Nel caso delle aziende di vigilanza privata l’intervento giudiziario debordava fino a giudicare la congruità del contratto nazionale (per altro rinnovato da poco dalle federazioni di categoria di Cgil, Cisl e Uil, dopo anni dalla scadenza di quello precedente e con decorrenza dal 1° giugno 2023 al 1° maggio 2026). Come altro dovrebbe comportarsi un’impresa iscritta ad una associazione – a cui è affidato il mandato di contrattare con le controparti naturali – se non applicare correttamente quanto da loro stabilito e sottoscritto nel contratto stesso? Quale logica può portare a sanzionare penalmente un’impresa che applica il contratto o che si avvale di procedure di flessibilità previste? Tanto varrebbe, per coerenza, impugnare il contratto nazionale ‘’fellone’’ anziché perseguitare le aziende che lo applicano. Nonché imputare di concorso in reato tutti gli appartenenti alla delegazioni che hanno preso parte al negoziato.

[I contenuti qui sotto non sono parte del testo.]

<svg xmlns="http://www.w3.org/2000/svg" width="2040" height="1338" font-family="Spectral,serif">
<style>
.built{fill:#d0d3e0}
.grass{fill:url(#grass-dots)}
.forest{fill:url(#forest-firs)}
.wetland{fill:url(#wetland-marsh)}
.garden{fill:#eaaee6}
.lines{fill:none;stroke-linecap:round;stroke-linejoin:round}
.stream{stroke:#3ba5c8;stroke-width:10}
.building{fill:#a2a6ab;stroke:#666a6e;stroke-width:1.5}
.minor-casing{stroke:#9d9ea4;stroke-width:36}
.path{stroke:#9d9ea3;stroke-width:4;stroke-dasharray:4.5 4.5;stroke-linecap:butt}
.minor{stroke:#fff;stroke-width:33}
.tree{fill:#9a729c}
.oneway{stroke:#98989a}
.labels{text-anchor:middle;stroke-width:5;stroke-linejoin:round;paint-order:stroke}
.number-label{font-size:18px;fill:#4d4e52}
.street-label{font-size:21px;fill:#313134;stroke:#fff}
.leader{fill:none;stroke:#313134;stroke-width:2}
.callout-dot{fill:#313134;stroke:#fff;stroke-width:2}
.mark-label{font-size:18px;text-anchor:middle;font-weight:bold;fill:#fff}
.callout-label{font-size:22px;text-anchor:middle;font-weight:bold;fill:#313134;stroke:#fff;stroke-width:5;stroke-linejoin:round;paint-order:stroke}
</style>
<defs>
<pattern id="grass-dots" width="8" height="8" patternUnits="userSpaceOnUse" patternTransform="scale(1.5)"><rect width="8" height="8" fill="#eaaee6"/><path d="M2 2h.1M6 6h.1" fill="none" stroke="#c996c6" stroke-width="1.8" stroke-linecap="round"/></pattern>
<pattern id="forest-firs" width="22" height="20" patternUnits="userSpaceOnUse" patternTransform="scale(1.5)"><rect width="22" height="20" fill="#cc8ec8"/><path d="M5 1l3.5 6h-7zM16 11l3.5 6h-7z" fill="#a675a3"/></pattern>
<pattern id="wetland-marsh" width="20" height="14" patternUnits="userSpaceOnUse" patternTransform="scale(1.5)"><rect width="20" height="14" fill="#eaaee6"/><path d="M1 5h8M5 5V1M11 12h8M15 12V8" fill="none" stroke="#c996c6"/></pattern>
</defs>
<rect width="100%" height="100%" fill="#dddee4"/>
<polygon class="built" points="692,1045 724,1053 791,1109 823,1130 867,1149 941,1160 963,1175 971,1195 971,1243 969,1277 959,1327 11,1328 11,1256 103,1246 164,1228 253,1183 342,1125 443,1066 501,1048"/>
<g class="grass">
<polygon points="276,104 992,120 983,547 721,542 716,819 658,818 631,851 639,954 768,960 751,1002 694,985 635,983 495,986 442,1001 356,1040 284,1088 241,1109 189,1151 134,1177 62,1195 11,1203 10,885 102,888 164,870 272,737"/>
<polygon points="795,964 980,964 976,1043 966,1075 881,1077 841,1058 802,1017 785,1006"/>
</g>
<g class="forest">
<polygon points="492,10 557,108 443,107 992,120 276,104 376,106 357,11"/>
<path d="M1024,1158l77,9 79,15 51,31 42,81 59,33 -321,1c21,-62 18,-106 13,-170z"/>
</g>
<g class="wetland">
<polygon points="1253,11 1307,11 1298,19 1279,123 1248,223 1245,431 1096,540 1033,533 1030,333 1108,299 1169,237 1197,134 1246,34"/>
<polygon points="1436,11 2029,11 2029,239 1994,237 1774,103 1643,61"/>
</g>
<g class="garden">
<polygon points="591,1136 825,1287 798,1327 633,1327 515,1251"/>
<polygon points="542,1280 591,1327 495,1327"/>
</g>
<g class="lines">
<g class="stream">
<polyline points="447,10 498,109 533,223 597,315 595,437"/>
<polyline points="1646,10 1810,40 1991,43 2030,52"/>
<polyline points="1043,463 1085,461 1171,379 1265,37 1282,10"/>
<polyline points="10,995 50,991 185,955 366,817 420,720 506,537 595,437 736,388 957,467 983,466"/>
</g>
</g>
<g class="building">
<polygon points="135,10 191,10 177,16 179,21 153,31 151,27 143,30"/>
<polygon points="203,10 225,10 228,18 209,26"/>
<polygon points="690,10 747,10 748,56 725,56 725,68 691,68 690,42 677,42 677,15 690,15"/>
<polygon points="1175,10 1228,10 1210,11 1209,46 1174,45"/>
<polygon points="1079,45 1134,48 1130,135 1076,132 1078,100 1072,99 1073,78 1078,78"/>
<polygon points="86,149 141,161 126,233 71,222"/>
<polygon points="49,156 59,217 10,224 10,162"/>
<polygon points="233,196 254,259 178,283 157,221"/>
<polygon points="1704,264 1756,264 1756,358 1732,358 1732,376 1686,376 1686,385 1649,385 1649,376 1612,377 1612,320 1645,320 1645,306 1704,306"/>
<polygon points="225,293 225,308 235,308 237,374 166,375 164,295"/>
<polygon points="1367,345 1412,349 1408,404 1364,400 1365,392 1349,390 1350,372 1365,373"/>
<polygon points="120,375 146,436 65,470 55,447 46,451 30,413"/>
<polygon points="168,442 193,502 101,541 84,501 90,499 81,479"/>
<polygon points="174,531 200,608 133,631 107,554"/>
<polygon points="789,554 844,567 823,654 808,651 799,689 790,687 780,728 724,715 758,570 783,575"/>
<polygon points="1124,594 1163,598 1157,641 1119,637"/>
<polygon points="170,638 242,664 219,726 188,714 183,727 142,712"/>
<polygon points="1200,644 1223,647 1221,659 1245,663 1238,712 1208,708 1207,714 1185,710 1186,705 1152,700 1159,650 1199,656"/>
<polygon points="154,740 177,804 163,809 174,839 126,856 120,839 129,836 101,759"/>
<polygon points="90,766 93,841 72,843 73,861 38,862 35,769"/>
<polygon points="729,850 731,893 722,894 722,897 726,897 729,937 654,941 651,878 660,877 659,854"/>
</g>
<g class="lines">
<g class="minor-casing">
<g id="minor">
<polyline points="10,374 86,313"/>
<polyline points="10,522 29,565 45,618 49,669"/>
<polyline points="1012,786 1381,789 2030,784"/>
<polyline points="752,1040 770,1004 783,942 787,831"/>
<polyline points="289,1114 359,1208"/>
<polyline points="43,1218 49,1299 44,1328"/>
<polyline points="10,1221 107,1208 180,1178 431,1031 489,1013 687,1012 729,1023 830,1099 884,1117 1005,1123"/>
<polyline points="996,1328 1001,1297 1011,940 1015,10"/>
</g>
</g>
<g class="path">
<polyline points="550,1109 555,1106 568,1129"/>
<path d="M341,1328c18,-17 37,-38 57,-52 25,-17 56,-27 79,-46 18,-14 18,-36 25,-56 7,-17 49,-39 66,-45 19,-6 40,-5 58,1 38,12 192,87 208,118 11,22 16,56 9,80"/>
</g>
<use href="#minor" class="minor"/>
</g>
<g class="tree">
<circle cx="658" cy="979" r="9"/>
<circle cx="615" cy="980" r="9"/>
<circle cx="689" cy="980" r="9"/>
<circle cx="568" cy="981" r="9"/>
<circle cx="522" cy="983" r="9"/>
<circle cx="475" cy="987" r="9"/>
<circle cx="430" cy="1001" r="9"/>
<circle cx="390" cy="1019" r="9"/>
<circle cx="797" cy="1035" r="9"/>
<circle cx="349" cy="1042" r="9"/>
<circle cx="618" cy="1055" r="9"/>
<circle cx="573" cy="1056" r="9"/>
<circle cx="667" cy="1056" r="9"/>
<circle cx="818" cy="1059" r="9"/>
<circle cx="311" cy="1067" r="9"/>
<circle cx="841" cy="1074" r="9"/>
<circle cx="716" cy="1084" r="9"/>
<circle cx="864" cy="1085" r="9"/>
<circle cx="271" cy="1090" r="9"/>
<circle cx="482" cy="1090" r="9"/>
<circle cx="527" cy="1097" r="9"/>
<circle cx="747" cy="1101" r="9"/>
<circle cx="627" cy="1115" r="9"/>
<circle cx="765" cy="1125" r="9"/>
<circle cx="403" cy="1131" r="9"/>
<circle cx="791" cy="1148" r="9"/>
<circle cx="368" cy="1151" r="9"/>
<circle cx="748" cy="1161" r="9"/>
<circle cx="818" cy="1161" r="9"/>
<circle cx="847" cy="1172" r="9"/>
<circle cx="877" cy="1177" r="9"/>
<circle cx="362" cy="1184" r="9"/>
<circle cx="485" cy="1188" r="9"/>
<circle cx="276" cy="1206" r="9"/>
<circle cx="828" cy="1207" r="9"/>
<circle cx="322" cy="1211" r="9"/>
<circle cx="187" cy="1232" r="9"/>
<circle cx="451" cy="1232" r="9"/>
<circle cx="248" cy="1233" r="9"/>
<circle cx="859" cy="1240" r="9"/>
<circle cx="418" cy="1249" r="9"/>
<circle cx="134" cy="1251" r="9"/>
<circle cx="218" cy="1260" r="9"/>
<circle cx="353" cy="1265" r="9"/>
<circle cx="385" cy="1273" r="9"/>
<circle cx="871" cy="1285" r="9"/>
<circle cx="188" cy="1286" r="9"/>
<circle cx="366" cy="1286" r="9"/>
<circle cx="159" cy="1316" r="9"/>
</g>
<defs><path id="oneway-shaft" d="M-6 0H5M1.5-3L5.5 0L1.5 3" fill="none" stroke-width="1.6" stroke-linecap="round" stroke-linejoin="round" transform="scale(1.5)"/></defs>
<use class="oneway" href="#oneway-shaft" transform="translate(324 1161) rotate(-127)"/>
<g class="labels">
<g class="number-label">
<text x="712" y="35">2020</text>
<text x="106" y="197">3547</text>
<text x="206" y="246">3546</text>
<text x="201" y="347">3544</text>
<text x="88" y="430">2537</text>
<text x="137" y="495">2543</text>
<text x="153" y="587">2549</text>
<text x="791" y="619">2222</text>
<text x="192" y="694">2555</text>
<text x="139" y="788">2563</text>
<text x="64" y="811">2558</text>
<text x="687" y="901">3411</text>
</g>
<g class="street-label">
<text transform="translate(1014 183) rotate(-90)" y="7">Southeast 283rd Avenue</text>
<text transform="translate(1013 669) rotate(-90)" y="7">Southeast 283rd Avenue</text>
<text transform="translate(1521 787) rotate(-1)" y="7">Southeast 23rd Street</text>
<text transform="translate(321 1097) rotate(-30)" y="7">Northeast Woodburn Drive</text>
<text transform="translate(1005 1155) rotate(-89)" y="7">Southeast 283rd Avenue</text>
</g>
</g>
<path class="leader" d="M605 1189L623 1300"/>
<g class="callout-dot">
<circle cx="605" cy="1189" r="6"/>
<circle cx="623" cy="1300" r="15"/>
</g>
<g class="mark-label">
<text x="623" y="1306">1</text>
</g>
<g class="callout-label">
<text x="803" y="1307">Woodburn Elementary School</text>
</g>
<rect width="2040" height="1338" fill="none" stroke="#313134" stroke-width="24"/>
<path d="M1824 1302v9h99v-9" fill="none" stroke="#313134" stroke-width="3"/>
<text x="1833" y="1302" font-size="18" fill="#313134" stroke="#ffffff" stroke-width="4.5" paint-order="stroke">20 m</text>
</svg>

Figurarsi che bella retata!

La decisione della Corte di Cassazione

Ci ha pensato la Suprema Corte di Cassazione a blindare l’invadenza della magistratura in materia di lavoro, stabilendo in diverse sentenze che il giudice nell’applicare l’articolo 36 della Costituzione non è vincolato dai contratti collettivi e neppure da un’eventuale legge. E’ un’interpretazione discutibile che destabilizza la divisione dei poteri in uno Stato di diritto e che rafforza la convinzione panpenalista secondo la quale secondo la quale nel diritto penale è possibile ‘’trovare il rimedio giuridico ad ogni ingiustizia e a ogni male” (Filippo Sgubbi). Ma almeno il protagonista di questa forzatura è un giudice attraverso un processo, non un’azione autonoma di una procura che si accanisce per risolvere, in proprio, il caso, attraverso forme che rasentano l’estorsione e il ricatto.